| PROBLEM TO WORK ON |
Within the records, which lines hold the string "round"? Report each one by copying it.

| RECORDS TO USE |
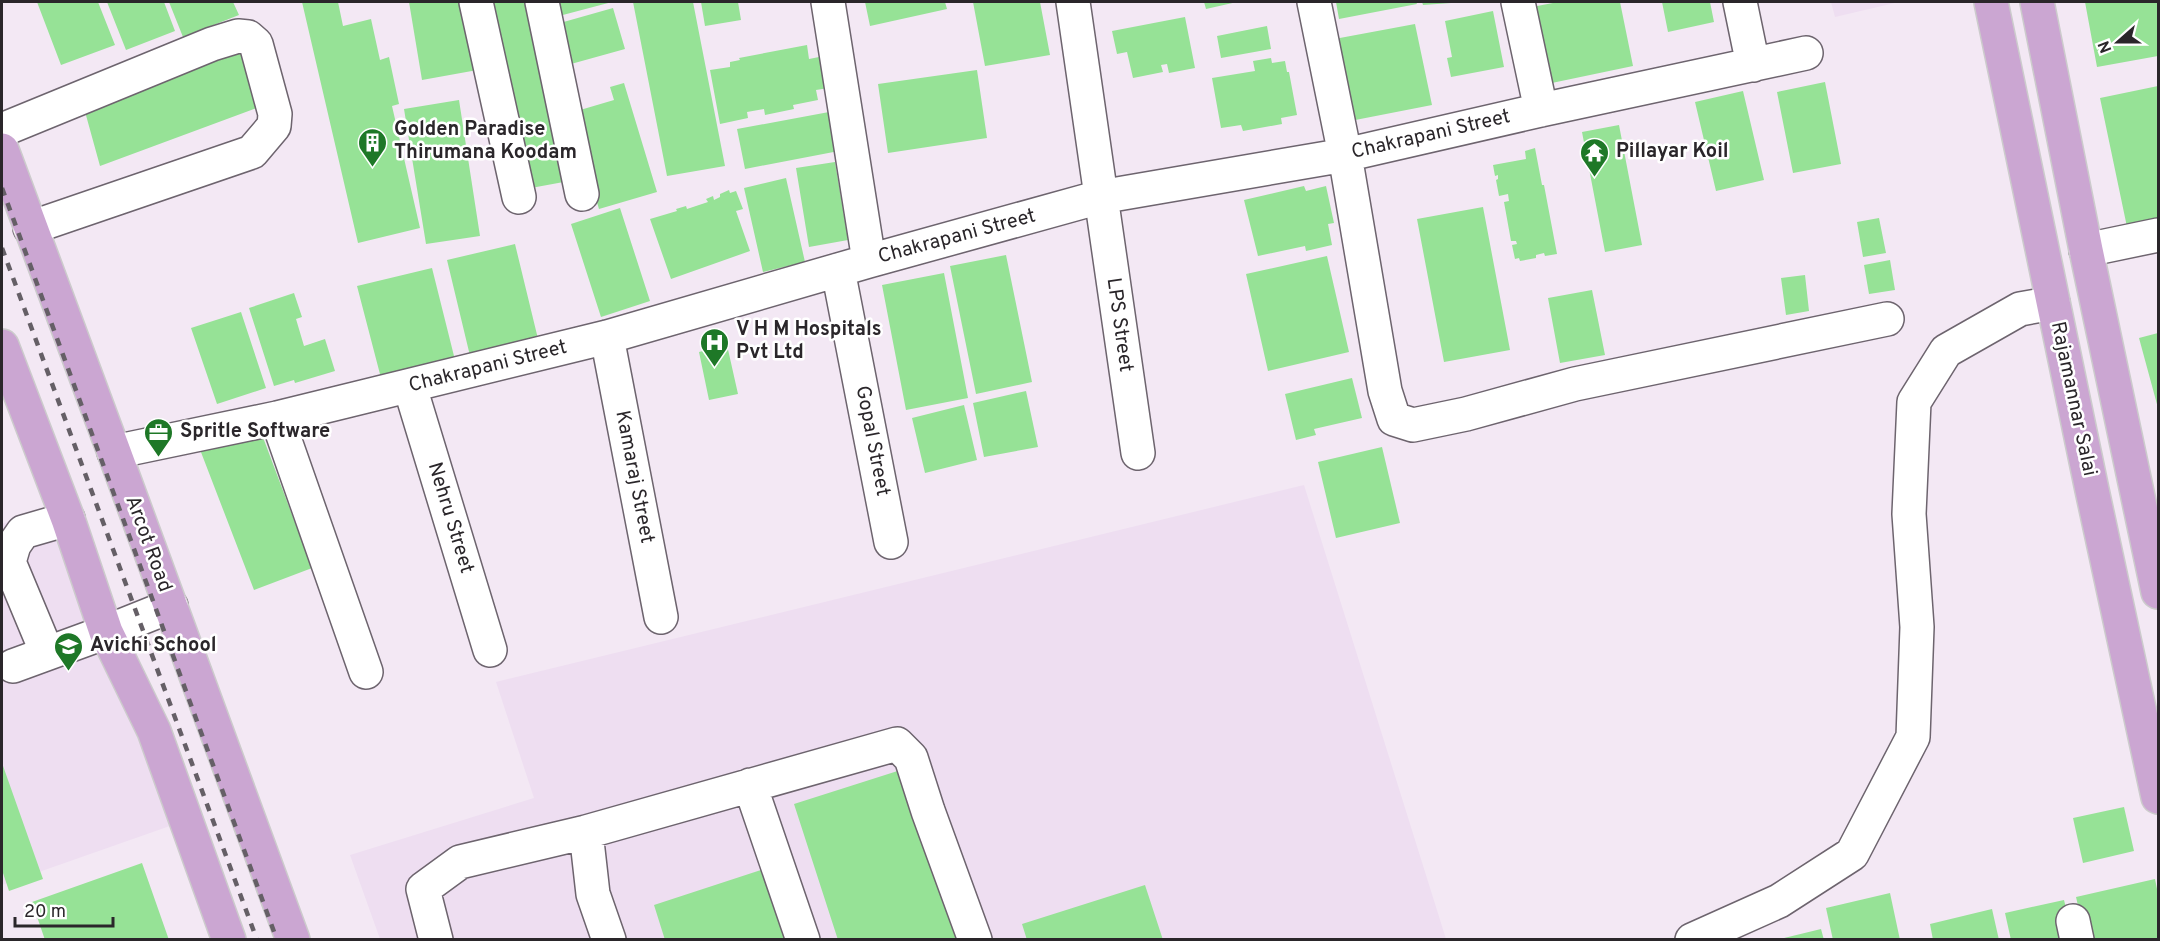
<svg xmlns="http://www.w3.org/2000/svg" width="2160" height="941" font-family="Overpass,sans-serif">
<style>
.built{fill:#eedef1}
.building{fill:#96e296}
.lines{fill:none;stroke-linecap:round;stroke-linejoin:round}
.minor-casing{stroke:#6d646e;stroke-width:36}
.major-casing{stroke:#cccbcc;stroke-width:36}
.minor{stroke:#fff;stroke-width:33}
.major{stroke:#cba6d2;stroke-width:33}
.rail{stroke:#655f66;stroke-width:4.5;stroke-dasharray:8 8;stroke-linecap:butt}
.labels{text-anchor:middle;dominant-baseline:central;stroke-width:5;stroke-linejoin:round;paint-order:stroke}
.poi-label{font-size:20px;font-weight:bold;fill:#2a262a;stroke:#fff;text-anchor:start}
.street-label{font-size:20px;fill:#2a262a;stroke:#fff}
</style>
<rect width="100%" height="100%" fill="#f3e8f4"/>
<!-- built -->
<path class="built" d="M1831,2H1899L1835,17Z
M1304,485L1446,939H380L350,855L534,798L496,682Z
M78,497L187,820L2,885V524Z"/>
<!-- building -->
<path class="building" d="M37,2H98L115,45L61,65Z
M107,2H164L175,31L126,50Z
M169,2H233L239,15L183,37Z
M302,2H338L343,26L371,19L380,60L389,57L399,104L392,106L420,228L358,243Z
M409,2H471L483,69L422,80Z
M491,2H531L569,181L531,188Z
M555,2H612L559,16Z
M633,2H693L725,166L667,176Z
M701,2H738L741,20L705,26Z
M865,2H945L947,9L870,26Z
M973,2H1040L1050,55L985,66Z
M1204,2H1237L1206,9Z
M1336,2H1416L1417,4L1339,19Z
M1422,2H1451V3L1423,5Z
M1558,2H1620L1633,66L1547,84L1532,7Z
M1662,2H1710L1714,22L1668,32Z
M2085,2H2158V56L2097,67Z
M613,8L625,49L571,64L560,23Z
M1493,11L1504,67L1451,77L1447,58L1452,57L1445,21Z
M1185,17L1195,68L1169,73L1167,64L1161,65L1163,72L1133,78L1127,52L1117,54L1112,31Z
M1415,24L1432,105L1345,122L1329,40Z
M1267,26L1271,49L1221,58L1217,36Z
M237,42L262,106L100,166L84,108Z
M807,45L809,59L829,55L835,87L816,90L818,100L793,105L794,109L765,115L764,109L747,112L748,118L720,124L710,70L730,67V62L740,60L739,58Z
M1271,58L1272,63L1285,61L1287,72H1289L1297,115L1281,118L1282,124L1243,131L1241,125L1221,128L1212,78L1255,71L1253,61Z
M977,70L987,138L888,153L878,84Z
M1825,82L1841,164L1793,173L1777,92Z
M624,83L657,192L599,209L570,113L614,100L610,87Z
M2158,86V220L2127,227L2100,98Z
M1743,91L1764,180L1716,191L1695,102Z
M459,100L480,236L426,244L404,109Z
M829,112L831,122L844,150L745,169L737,129Z
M1619,125L1642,245L1605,252L1582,132Z
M1535,148L1542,185H1544L1557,254L1545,256L1544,253L1536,255V258L1520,261L1519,258L1515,259L1512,245L1517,244L1516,241H1511L1504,202L1509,201L1508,194L1499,196L1496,180L1498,179V175L1495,176L1493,165L1526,159L1525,151Z
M835,162L848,240L809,247L796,168Z
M786,178L805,262L763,272L744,188Z
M1304,186L1306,191L1326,186L1334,223L1328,224L1332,245L1306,251L1305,246L1258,256L1244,200Z
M729,190L730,193L736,191L743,209L736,211L750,251L671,279L650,219L677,211L676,209L686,206L687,209L708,202L706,199L713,196L714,200L720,197V194Z
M1483,207L1510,350L1444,362L1417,219Z
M620,208L650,301L601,317L571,224Z
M1879,218L1886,253L1863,257L1857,222Z
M515,244L539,343L471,360L447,260Z
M1006,255L1032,382L976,394L950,266Z
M1327,256L1349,352L1268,371L1246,274Z
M1890,260L1895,290L1869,294L1864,265Z
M432,268L455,360L381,378L357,286Z
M944,273L968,398L906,410L882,285Z
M1805,275L1809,311L1786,315L1781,278Z
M1592,290L1605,355L1560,363L1548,298Z
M294,293L302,317L296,319L304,346L325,339L335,371L295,383L294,380L274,386L249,308Z
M241,312L266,388L217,404L191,328Z
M2158,333V408L2139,338Z
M727,345L738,394L709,400L699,352Z
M1352,378L1362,418L1314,429L1316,435L1296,440L1285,394Z
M1026,391L1038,447L984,457L973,403Z
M964,405L977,460L925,473L912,418Z
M258,424L297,528L305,525L320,565L254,590L199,447Z
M1382,447L1400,523L1336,538L1318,462Z
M2,763L43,879L9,891L2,870Z
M907,768L964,940H838L794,804Z
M2124,807L2134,851L2083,863L2073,818Z
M142,863L169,940H45L32,902Z
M767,868L790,940H665L654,905Z
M2155,879L2158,894V940H2086L2076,897Z
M1145,885L1163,940H1027L1022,924Z
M1890,893L1900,940H1833L1826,908Z
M2064,900L2074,940H2011L2005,913Z
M1992,909L1999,940H1933L1930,924Z
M1821,929L1824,940H1780V939Z"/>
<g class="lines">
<defs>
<path id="minor" d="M476,2L519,197
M542,2L582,194
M828,2L869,261
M1073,2L1138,453
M1314,2L1345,155L1385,391L1394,419L1413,425L1466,414L1575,384L1887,319
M1518,2L1541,110
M1740,2L1753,65
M2,130L212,44L238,36L248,37L256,44L275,114L274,126L252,152L30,228
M2086,250L2158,235
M838,270L891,542
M607,337L661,617
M410,387L490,650
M277,418L366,672
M114,452L277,418L607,337L869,261L1100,197L1345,155L1541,110L1806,53
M47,653L9,562L14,545L23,532L68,519
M13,666L106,632L171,606
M750,785L803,940
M586,832L897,744L911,758L928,811L975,940
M2073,921L2077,940
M436,940L423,889L460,862L586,832L593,894L609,940
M1692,940L1779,901L1852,854L1913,737L1917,627L1909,514L1914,402L1946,351L2020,309L2053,303"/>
<path id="major" d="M1991,2L2092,490L2158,797
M2037,2L2086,250L2158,592
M2,150L114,452L293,940
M2,346L68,519L106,632L154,731L229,940"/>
</defs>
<!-- minor casing -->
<use href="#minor" class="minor-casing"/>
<!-- major casing -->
<use href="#major" class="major-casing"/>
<!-- minor -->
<use href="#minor" class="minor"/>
<!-- major -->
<use href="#major" class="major"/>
<!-- rail -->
<path class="rail" d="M2,188L277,940
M2,248L257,940"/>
</g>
<!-- icons -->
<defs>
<symbol id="building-pin" viewBox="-11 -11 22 30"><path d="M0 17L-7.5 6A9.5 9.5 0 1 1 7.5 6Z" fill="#1e7827" stroke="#fff"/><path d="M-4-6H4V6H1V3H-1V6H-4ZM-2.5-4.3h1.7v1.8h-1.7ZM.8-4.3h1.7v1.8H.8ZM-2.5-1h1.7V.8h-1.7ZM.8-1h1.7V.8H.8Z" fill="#fff"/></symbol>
<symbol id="temple-pin" viewBox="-11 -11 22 30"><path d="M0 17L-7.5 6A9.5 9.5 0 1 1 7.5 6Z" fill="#1e7827" stroke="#fff"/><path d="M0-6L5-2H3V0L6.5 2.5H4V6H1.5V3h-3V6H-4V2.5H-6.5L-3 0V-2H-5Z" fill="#fff"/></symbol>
<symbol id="hospital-pin" viewBox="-11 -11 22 30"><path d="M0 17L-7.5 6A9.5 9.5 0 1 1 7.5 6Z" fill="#1e7827" stroke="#fff"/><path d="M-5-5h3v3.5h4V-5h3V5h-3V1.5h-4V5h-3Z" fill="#fff"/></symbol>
<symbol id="office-pin" viewBox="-11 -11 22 30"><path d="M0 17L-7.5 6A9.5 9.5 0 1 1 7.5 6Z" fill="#1e7827" stroke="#fff"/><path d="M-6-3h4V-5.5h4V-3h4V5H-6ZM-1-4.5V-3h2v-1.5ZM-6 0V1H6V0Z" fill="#fff"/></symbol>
<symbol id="school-pin" viewBox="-11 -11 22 30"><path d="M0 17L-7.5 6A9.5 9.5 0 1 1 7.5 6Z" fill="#1e7827" stroke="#fff"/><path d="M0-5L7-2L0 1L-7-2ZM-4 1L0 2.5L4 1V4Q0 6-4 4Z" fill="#fff"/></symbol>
</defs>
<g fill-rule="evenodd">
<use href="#building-pin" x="356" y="126" width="33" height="45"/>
<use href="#temple-pin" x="1578" y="136" width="33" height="45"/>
<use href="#hospital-pin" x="698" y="326" width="33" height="45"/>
<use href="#office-pin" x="142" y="416" width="33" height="45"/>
<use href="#school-pin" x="52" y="630" width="33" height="45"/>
</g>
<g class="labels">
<!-- poi labels -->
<g class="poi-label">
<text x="394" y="130">Golden Paradise<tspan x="394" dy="23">Thirumana Koodam</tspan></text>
<text x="1616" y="152">Pillayar Koil</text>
<text x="736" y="330">V H M Hospitals<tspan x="736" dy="23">Pvt Ltd</tspan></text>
<text x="180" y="432">Spritle Software</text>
<text x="90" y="646">Avichi School</text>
</g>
<!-- street labels -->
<g class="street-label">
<text transform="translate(1431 135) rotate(-13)">Chakrapani Street</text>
<text transform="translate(957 237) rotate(-15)">Chakrapani Street</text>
<text transform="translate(1119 325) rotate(82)">LPS Street</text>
<text transform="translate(488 367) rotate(-14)">Chakrapani Street</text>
<text transform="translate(2073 399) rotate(78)">Rajamannar Salai</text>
<text transform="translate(872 441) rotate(79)">Gopal Street</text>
<text transform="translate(634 477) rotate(79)">Kamaraj Street</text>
<text transform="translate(450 518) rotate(73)">Nehru Street</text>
<text transform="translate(148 544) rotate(70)">Arcot Road</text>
</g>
</g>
<!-- border -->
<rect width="2160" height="941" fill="none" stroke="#2a262a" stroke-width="6"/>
<!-- north arrow -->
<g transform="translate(2118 42) rotate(249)" stroke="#ffffff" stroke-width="4.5" paint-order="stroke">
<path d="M0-4.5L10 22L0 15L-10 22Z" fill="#2a262a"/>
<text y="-9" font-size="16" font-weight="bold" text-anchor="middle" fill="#2a262a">N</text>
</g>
<!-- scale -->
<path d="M15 917v9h98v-9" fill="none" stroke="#2a262a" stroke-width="3"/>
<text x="24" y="917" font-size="18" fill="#2a262a" stroke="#ffffff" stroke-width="4.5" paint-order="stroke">20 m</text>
</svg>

| THE ANSWER |
.lines{fill:none;stroke-linecap:round;stroke-linejoin:round}
.labels{text-anchor:middle;dominant-baseline:central;stroke-width:5;stroke-linejoin:round;paint-order:stroke}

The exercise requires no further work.